If you are serious about Seedance quality, the biggest jump does not come from chasing random “secret prompt words.” It comes from structure. In 2026, creators who get stable results are the ones who standardize how they write prompts before generation starts.
This guide is built for that workflow.
Why Seedance Outputs Often Feel Unstable
Most unstable outputs come from one of three causes:
- Prompt priority is unclear. The model cannot tell what matters most.
- Camera instructions conflict. You ask for push-in, pan, and orbit at the same time.
- Scene constraints are weak. The model invents elements to fill ambiguity.
In other words, instability is usually prompt design debt, not model failure.
The Seedance Prompt Framework We Use
For daily production, use this order:
1. Subject Lock
Define identity first:
- face consistency
- clothing consistency
- object geometry consistency
If identity is not explicit, everything else becomes harder to control.
2. Scene Envelope
Set where the shot happens and where it does not:
- location
- time of day
- weather or ambient atmosphere
- background boundaries
3. Action Beats
Split the action into time slices. Example:
- 0-2s: chef raises bowl
- 2-4s: steam intensifies
- 4-6s: camera closes into serving moment
This one change dramatically improves temporal coherence.
4. Camera Plan
Pick one movement:
- slow push-in
- slow lateral pan
- gentle orbit
- locked shot
Do not stack camera verbs unless you need a deliberate transition.
5. Lighting + Texture
Use one dominant lighting direction and one style target:
- warm practical tungsten, soft contrast
- cold top light, high contrast
- daylight realism, neutral color balance
6. Hard Constraints
Always include minimum constraints:
- no text
- no subtitles
- no watermark
- stable motion
A Real Example: From Weak to Strong
Weak prompt:
Cinematic ramen scene, very detailed, dramatic camera, realistic, beautiful steam.
Stronger Seedance prompt:
Same chef throughout, same dark apron and hand details. Small Tokyo ramen bar at night, warm practical tungsten lights, shallow depth of field. 0-2s chef finishes plating, 2-4s lifts bowl from counter, 4-6s serves toward camera as steam rises. Slow push-in from medium close-up to close-up, stable motion only. Clean cinematic realism, controlled highlights, no text, no subtitles, no watermark.
Notice what changed: fewer adjectives, more shot logic.
Should You Prompt Seedance in Chinese or English?

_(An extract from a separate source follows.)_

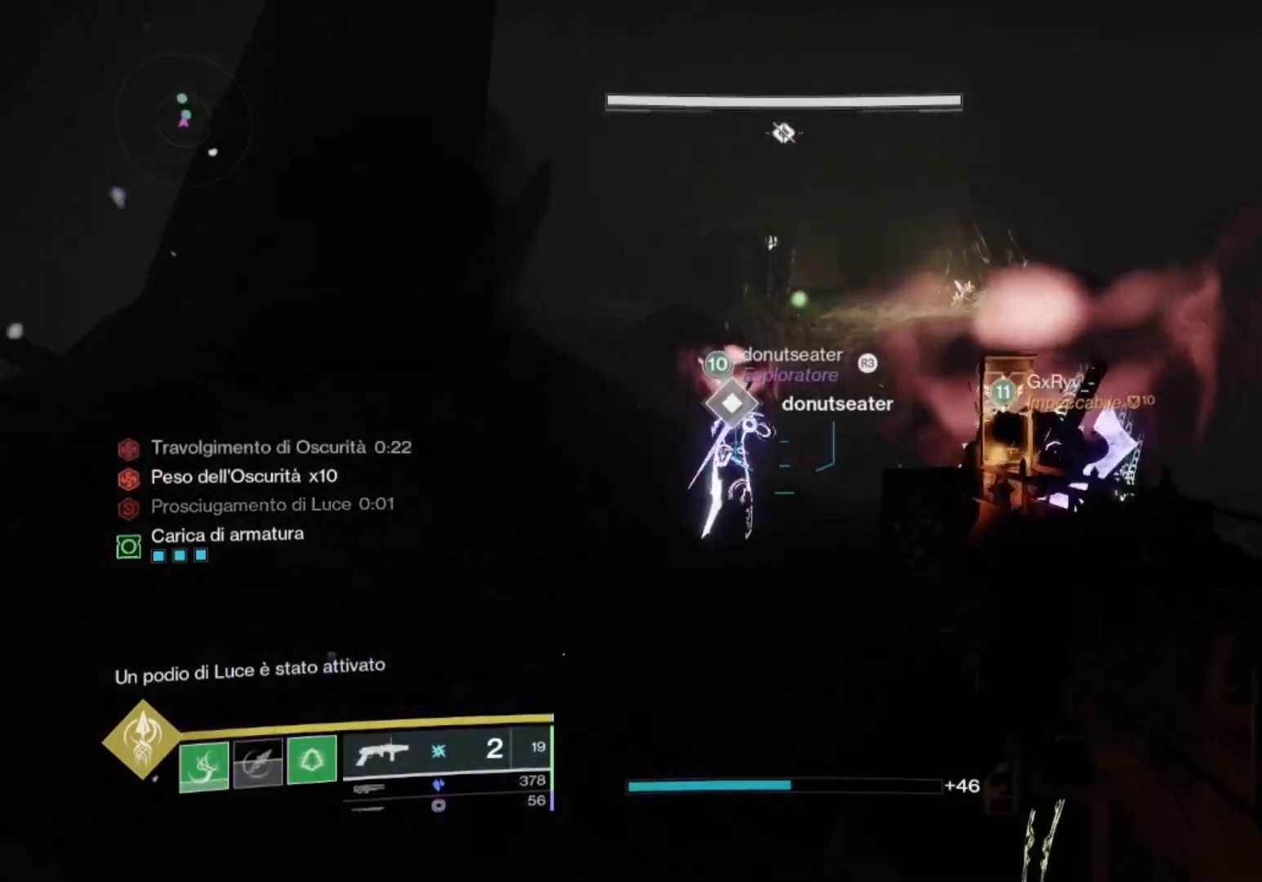
{"buttons": [], "left_stick": "up", "right_stick": "center", "events": []}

Use both when possible. Chinese can be strong for scene nuance. English is easier for global team reviews and cross-model testing. A bilingual workflow gives you faster debugging because you can compare how the same intent is interpreted across language variants.

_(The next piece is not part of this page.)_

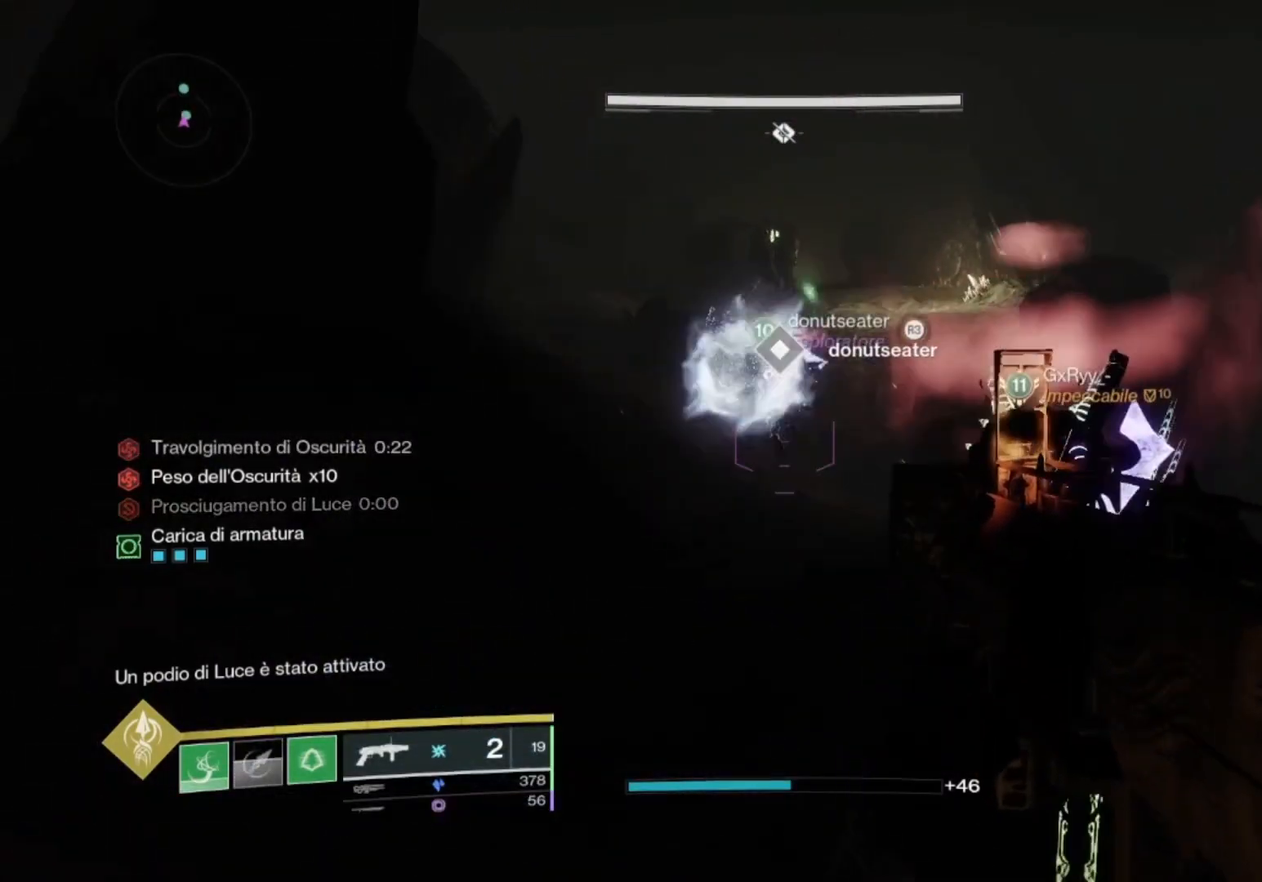
{"buttons": [], "left_stick": "up", "right_stick": "down-right", "events": [[167, "right_stick", "right"], [433, "right_stick", "down-right"]]}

Debugging Checklist for Bad Renders
When a render fails, debug in this order:
- Identity drift: strengthen subject lock.
- Motion jitter: reduce camera complexity.
- Scene contamination: tighten boundaries and constraints.
- Style chaos: remove extra style adjectives.
Do not change everything at once. Change one variable per run.
What to Track in Your Team Prompt Library
If you run video generation as a team, store prompts as reusable assets:
- successful prompt and version
- model used
- scene type
- camera type
- failure notes
A small prompt library compounds quality over time.
Final Takeaway
Seedance prompt quality is a systems problem. Build a repeatable prompt structure, keep camera language disciplined, and iterate one variable at a time. That process beats one-off prompt hacks every time.